Diga-se de passagem foi o cinema pornô de pegação que manteve as salas de centro de cidade vivas, agora em vias de revitalização (leia-se: gentrificação), e as impediu de virarem templos evangélicos como ocorreu com outros cine-teatros de bairro (e não apenas de subúrbio), muitos dos quais outrora foram também casas de vaudeville e teatro de revista ou cabaré. Da mesma forma, foi o cinema pornográfico e a pornochanchada (junto com a telenovela) que manteve o público popular do cinema, tanto brasileiro quanto gringo, quando aqui e alhures se entrou no elitismo do “cinema de arte” (ou de autor) X cinema industrial e de multiplex (o que, claro, deixa de fora o artesanal, popular e circense).

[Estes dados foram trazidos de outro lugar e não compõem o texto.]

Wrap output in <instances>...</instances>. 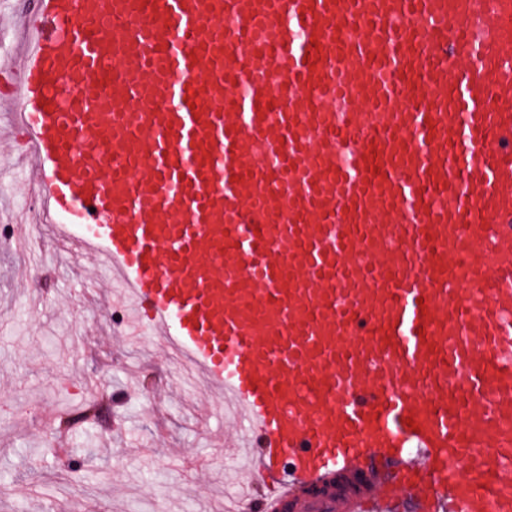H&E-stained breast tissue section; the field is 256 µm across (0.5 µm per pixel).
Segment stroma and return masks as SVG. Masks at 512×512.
Masks as SVG:
<instances>
[{
  "mask_svg": "<svg viewBox=\"0 0 512 512\" xmlns=\"http://www.w3.org/2000/svg\"><path fill=\"white\" fill-rule=\"evenodd\" d=\"M20 170L0 159V512H214L245 480L261 482L236 444L231 414L169 390L159 401L143 376L175 381L173 362L126 313L100 297L97 270L29 232L35 191L13 189ZM110 400L105 426L68 435L42 454L55 415L91 396Z\"/></svg>",
  "mask_w": 512,
  "mask_h": 512,
  "instance_id": "35a3bbf8",
  "label": "stroma"
}]
</instances>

O que nos leva a um terceiro ponto: talvez só com o advento da internet o cinema pornográfico pôde alcançar um patamar de rigor estético similar ao de outros cinemas, e ao dos clássicos da literatura galante de outrora. Foi preciso um barateamento radical dos meios de produção (o que não deixa de ter a ver com a abertura do Leste Europeu e a quantidade de meninos lindos e ávidos por dinheiro e pica), com uma ampliação sem precedente de público (e de um público que não iria aos cinemas decadentes de centros de metrópole nem alugaria videos nas salas reservadas das videolocadoras), e uma certa simplificação tecnológica (câmeras digitais pequenas o suficiente, mas de alta definição, para alcançar ângulos e closes que as de película e mesmo as de VHS não chegavam) para que começasse a surgir autoralidades radicais como a BelAmi e a Falcon, para ficar em apenas dois exemplos. Se a internet serve para a pornografia, a pornografia também serve para a internet.
Sem óbice, isso nos aponta para que a viadagem brazuca deveria parar de se queixar e meter a mão na massa, não para fazer filme pornô, mas novelas pornochancheiras para o Youtube, com roteiros surrealistas, personagens caricatos e tudo mais. Não se trata meramente de uma antropofagia do cinema queer-punk de Bruce La Bruce ou da porn-art Zentropa de Lars von Trier; mais-além, é um auto-resgate macunaímico do que fomos e do que podemos ser; do que, junto com a canção brega e cafona, abriu trilha pra fora da Ditadura Militar, e agora pode superar a estética da fome com uma estética do apetite. Nem dungeon, nem cama redonda de motel: como diria Darcy Ribeiro, coisa bonita se faz na rede.